Reading Kimmelman’s article on Penn South and Pruitt-Igoe has truly shaped the way I ponder about the construction sites of buildings and how the people that live there can gravely affect its future. Penn South is a high-rise housing complex in Chelsea, while the Pruitt- Igoe was a public housing complex in St. Louis, Missouri. Though these two had similar structures and beginnings as slum-clearance projects, they both had different ends. While Penn South is still up and running, standing in a very profitable area of NYC, Pruitt-Igoe has been demolished, and never to be seen in the city of St. Louis again.This is an example of social and financial capital at its finest, and how the people who live in and around these buildings truly pave the way for its future.

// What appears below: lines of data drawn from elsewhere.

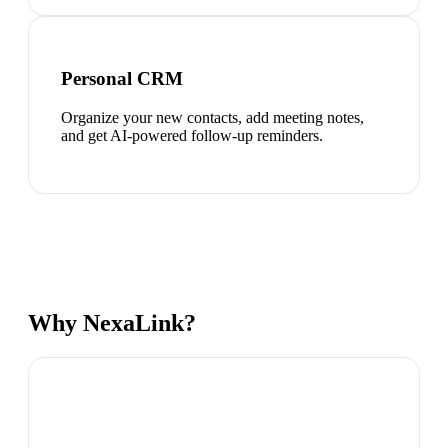
Personal CRM
Organize your new contacts, add meeting notes,
and get AI-powered follow-up reminders.
Why NexaLink?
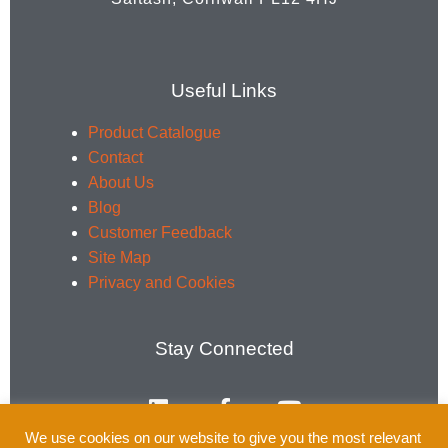
Useful Links
Product Catalogue
Contact
About Us
Blog
Customer Feedback
Site Map
Privacy and Cookies
Stay Connected
L
F
Y
i
a
o
n
c
u
We use cookies on our website to give you the most relevant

Pruitt-Igoe housed citizens of St. Louis and made them feel like they were living in a lavish hotel. The article states that there were so many amazing memories made at this now demolished building. However, this building soon became infamous for crime, drugs, and racial segregation. Due to the white flight draining many jobs from the inner cities, this left many minorities unemployed, while the city’s whites moved to the suburbs and got new jobs there.  The people who remained in the increasingly abandoned Pruitt-Igoe were said to be “drug dealers and murderers, broken pipes and shattered windows, set afire and adrift.” This steady decline strikingly contrasts that of Penn South, where today, apartments are being sold at $100,000. This truly made me reflect on how great of an impact racial inequality has on the longevity of a residential public housing building, as Pruitt-Igoe symbolizes the failure of public housing, while Penn South can be considered a success. Reading the sad stories of black families trying to find jobs during the white flight is truly heartbreaking and makes me wonder what became of the surrounding area of Pruitt-Igoe as years progressed.